• Saved entries

[Start of Attachment]

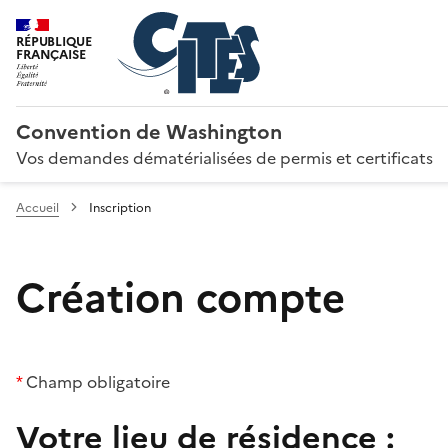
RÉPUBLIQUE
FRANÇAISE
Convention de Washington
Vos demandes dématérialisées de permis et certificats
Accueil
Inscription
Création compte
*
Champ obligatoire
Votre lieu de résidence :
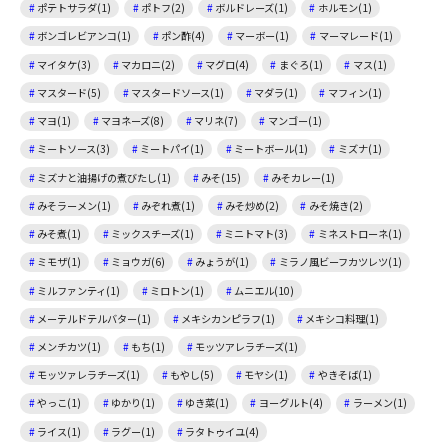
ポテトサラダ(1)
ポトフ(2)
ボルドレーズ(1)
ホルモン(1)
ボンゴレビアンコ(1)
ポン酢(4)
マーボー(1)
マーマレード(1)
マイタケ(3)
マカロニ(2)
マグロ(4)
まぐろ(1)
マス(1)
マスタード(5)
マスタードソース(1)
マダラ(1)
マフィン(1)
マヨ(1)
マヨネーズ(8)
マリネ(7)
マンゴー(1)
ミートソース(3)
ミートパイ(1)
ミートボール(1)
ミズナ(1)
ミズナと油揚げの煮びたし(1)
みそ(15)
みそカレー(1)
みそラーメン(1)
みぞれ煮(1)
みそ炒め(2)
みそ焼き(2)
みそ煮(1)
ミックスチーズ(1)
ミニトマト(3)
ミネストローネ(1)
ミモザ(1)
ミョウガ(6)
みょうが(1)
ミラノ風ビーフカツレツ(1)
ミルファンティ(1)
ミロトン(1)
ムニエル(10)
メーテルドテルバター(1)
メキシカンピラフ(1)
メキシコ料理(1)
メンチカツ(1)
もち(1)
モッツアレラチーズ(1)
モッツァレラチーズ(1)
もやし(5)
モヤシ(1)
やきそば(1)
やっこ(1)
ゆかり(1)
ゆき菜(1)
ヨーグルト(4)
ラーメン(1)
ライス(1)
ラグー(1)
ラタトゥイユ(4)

[End of Attachment]

• PROBLEM DETAILS
Retype every line of text in the records above without changing a character, and leave the pictures out of your answer.

• RESPONSE TO THE EXERCISE
RÉPUBLIQUE
FRANÇAISE
Convention de Washington
Vos demandes dématérialisées de permis et certificats
Accueil
Inscription
Création compte
*
Champ obligatoire
Votre lieu de résidence :
ポテトサラダ(1)
ポトフ(2)
ボルドレーズ(1)
ホルモン(1)
ボンゴレビアンコ(1)
ポン酢(4)
マーボー(1)
マーマレード(1)
マイタケ(3)
マカロニ(2)
マグロ(4)
まぐろ(1)
マス(1)
マスタード(5)
マスタードソース(1)
マダラ(1)
マフィン(1)
マヨ(1)
マヨネーズ(8)
マリネ(7)
マンゴー(1)
ミートソース(3)
ミートパイ(1)
ミートボール(1)
ミズナ(1)
ミズナと油揚げの煮びたし(1)
みそ(15)
みそカレー(1)
みそラーメン(1)
みぞれ煮(1)
みそ炒め(2)
みそ焼き(2)
みそ煮(1)
ミックスチーズ(1)
ミニトマト(3)
ミネストローネ(1)
ミモザ(1)
ミョウガ(6)
みょうが(1)
ミラノ風ビーフカツレツ(1)
ミルファンティ(1)
ミロトン(1)
ムニエル(10)
メーテルドテルバター(1)
メキシカンピラフ(1)
メキシコ料理(1)
メンチカツ(1)
もち(1)
モッツアレラチーズ(1)
モッツァレラチーズ(1)
もやし(5)
モヤシ(1)
やきそば(1)
やっこ(1)
ゆかり(1)
ゆき菜(1)
ヨーグルト(4)
ラーメン(1)
ライス(1)
ラグー(1)
ラタトゥイユ(4)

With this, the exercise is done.